━━━ Records to process ━━━

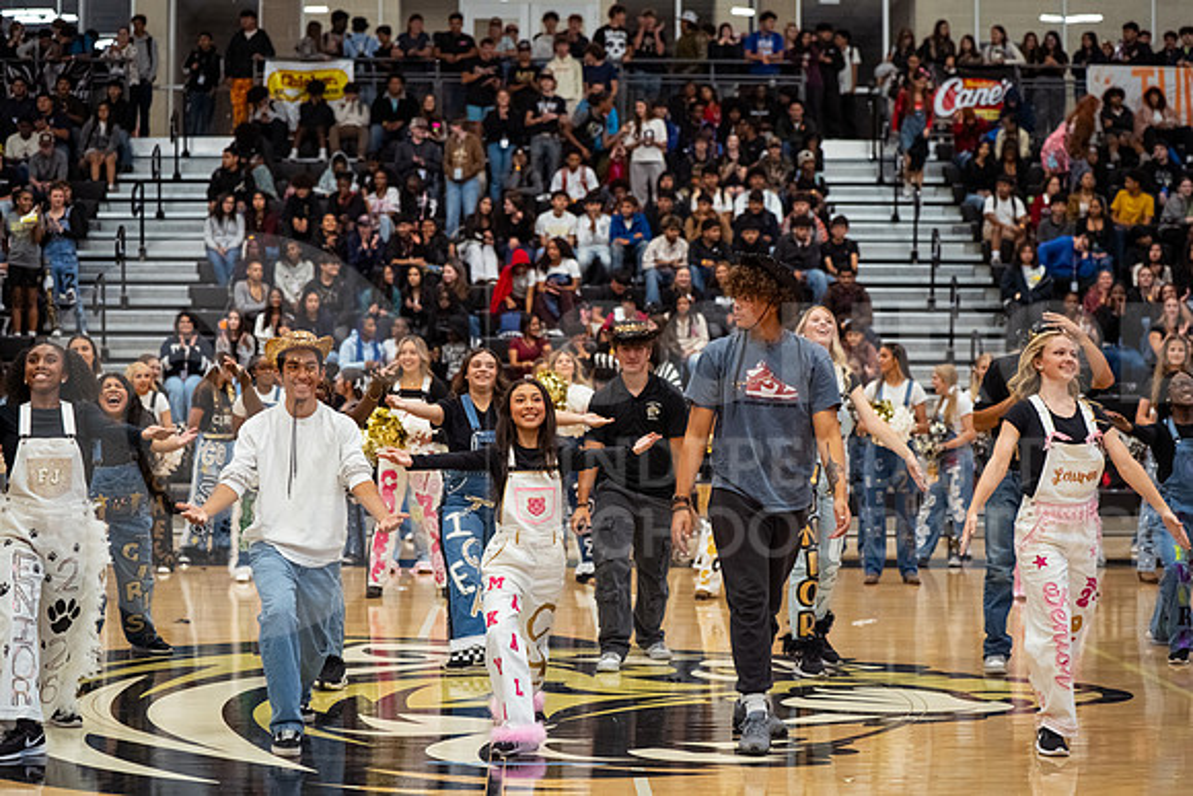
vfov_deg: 19.4
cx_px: 596
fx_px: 2323
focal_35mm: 70
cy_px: 398
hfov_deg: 28.8
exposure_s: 1/1000
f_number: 3.2
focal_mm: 70
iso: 3200
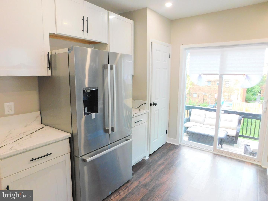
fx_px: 178
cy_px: 100
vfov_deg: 58.9
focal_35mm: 23
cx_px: 134
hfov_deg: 73.9
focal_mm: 4
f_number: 3
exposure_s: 1/30
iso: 180
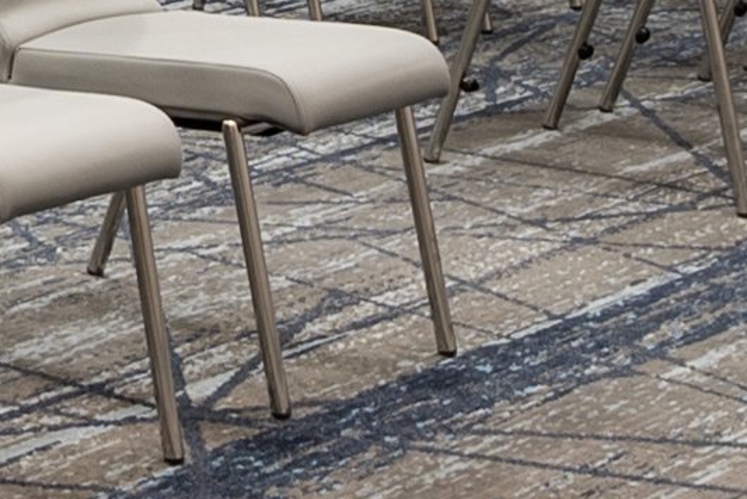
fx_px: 3218
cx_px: -1153
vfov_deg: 8.3
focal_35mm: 155
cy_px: -592
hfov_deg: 10.8
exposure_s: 1/3
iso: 100
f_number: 10
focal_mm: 14
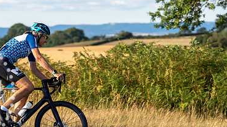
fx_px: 1233
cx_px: 53
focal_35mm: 205
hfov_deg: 10.5
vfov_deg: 5.9
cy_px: 61
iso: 125
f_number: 4.5
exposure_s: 1/1000
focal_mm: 125
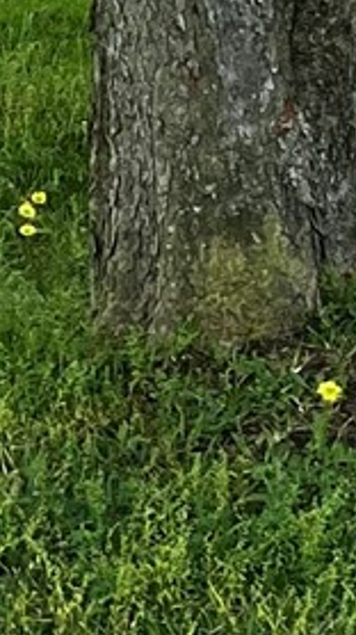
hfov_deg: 5.3
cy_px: 64
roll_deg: +5.8
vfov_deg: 10.3
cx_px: -904
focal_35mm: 209
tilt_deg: -7.7
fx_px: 3514
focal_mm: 5.1
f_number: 1.6
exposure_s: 1/951
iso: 50
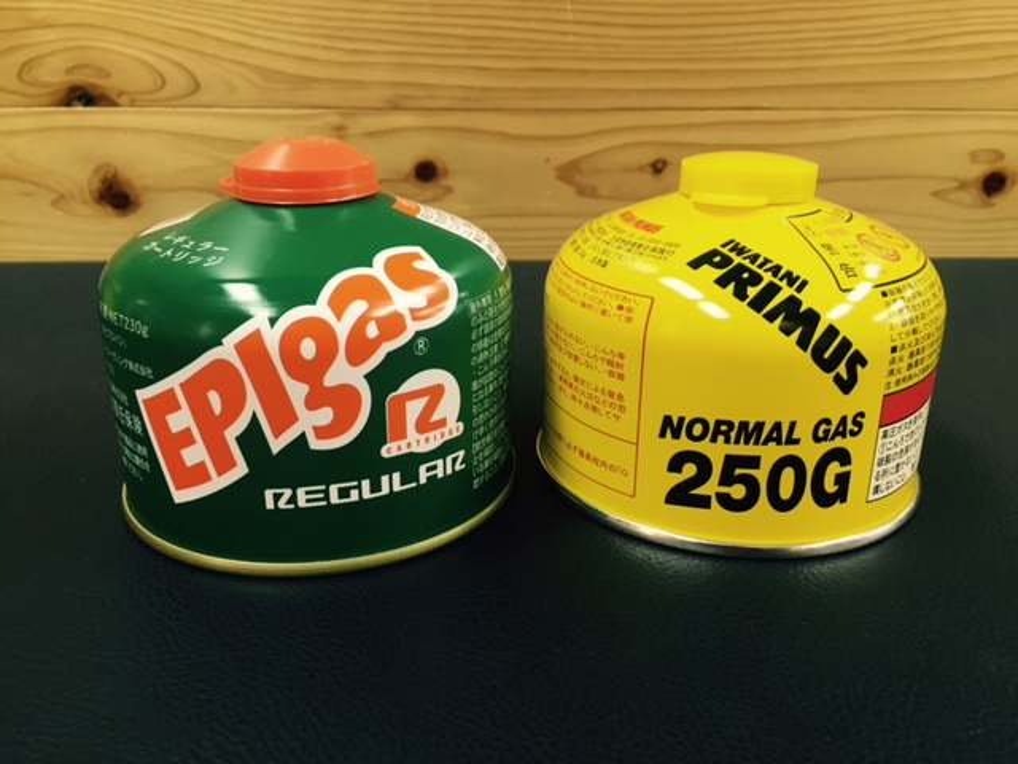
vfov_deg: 48.2
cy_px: 382
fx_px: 853
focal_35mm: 29
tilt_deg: -21.3
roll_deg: -1.2
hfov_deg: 61.7
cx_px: 509
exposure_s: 1/33
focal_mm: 4.15
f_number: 2.2
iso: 125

━━━

Instructions for the task >>
Starting with the first entry and ending with the last, reproduce the listing exactly, without its pictures.

Answer below >>
vfov_deg: 19.4
cx_px: 596
fx_px: 2323
focal_35mm: 70
cy_px: 398
hfov_deg: 28.8
exposure_s: 1/1000
f_number: 3.2
focal_mm: 70
iso: 3200
fx_px: 178
cy_px: 100
vfov_deg: 58.9
focal_35mm: 23
cx_px: 134
hfov_deg: 73.9
focal_mm: 4
f_number: 3
exposure_s: 1/30
iso: 180
fx_px: 3218
cx_px: -1153
vfov_deg: 8.3
focal_35mm: 155
cy_px: -592
hfov_deg: 10.8
exposure_s: 1/3
iso: 100
f_number: 10
focal_mm: 14
fx_px: 1233
cx_px: 53
focal_35mm: 205
hfov_deg: 10.5
vfov_deg: 5.9
cy_px: 61
iso: 125
f_number: 4.5
exposure_s: 1/1000
focal_mm: 125
hfov_deg: 5.3
cy_px: 64
roll_deg: +5.8
vfov_deg: 10.3
cx_px: -904
focal_35mm: 209
tilt_deg: -7.7
fx_px: 3514
focal_mm: 5.1
f_number: 1.6
exposure_s: 1/951
iso: 50
vfov_deg: 48.2
cy_px: 382
fx_px: 853
focal_35mm: 29
tilt_deg: -21.3
roll_deg: -1.2
hfov_deg: 61.7
cx_px: 509
exposure_s: 1/33
focal_mm: 4.15
f_number: 2.2
iso: 125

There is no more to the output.